§ Your objective
Return only the lines from the one containing "- Search all" to the end of the material, with each one exactly as it appears.

§ Data
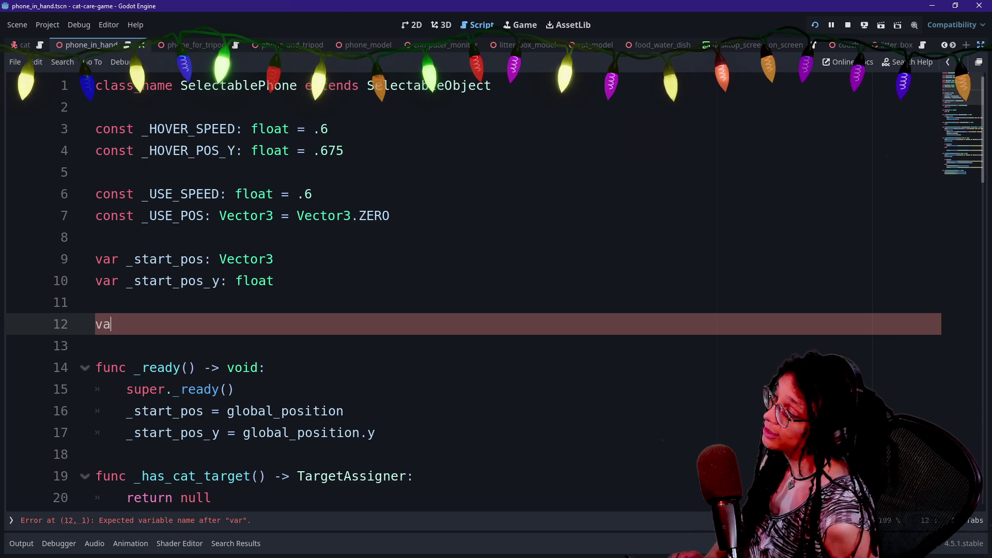
{"action": "key", "text": "ctrl+shift+f"}
- Search all project files for hover_state and browse the 47 matches in 3 files
{"action": "type", "text": "hov"}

§ Written response
- Search all project files for hover_state and browse the 47 matches in 3 files
{"action": "type", "text": "hov"}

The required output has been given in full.